Neprilysin by itself cannot be a medication as it cannot enter the brain from the blood stream, so the researchers screened molecules to determine which ones can naturally upregulate neprilysin in the correct parts of the brain. The team’s previous research led them to narrow down the search to hormones produced by the hypothalamus, and they discovered that applying dopamine to brain cells cultured in a dish yielded increased levels of neprilysin and reduced levels of free-floating beta-amyloid.

Now the serious experiments began.
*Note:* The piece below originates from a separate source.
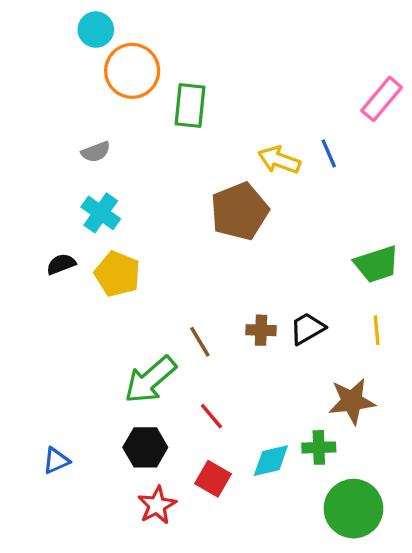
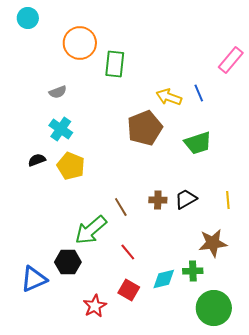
cyan circle: (96, 30) -> (28, 18), moved
green trapezoid: (377, 264) -> (198, 143), moved
black hexagon: (145, 447) -> (68, 262), moved
blue triangle: (56, 461) -> (34, 279), size x1.6

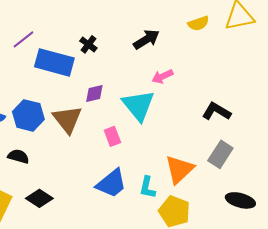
Using a DREADD system, they inserted tiny designer receptors into the dopamine producing neurons of the mouse ventral tegmental area. By adding a matching designer drug to the mice’s food, the researchers were able to continuously activate those neurons, and only those neurons, in the mouse brains. As in the dish, activation led to increased neprilysin and decreased levels of free-floating beta-amyloid, but only in the front part of the mouse brain. But could the treatment remove plaques? Yes. The researchers repeated the experiment using a special mouse model of Alzheimer’s disease in which the mice develop beta-amyloid plaques. Eight weeks of chronic treatment resulted in significantly fewer plaques in the prefrontal cortex of these mice.

The DREADD system is an incredible system for precise manipulation of specific neurons. But it is not very useful for human clinical settings. The final experiments tested the effects of L-DOPA treatment. L-DOPA is a dopamine precursor molecule often used to treat Parkinson’s disease because it can enter the brain from the blood, where it is then converted into dopamine. Treating the model mice with L-DOPA led to increased neprilysin and decreased beta-amyloid plaques in both frontal and posterior parts of the brain. Model mice treated with L-DOPA for three months also performed better on memory tests than untreated model mice.

Tests showed that neprilysin levels naturally decreased with age in normal mice, particularly in the frontal part of the brain, perhaps making it a good biomarker for preclinical or at-risk Alzheimer’s disease diagnoses. How dopamine causes neprilysin levels to increase remains unknown, and is the next research topic for Saido’s group.

“We have shown that L-DOPA treatment can help reduce harmful beta-amyloid plaques and improve memory function in a mouse model of Alzheimer’s disease,” explains Watamura Naoto, first author of the study. “But L-DOPA treatment is known to have serious side effects in patients with Parkinson’s disease. Therefore, our next step is to investigate how dopamine regulates neprilysin in the brain, which should yield a new preventive approach that can be initiated at the preclinical stage of Alzheimer’s disease.”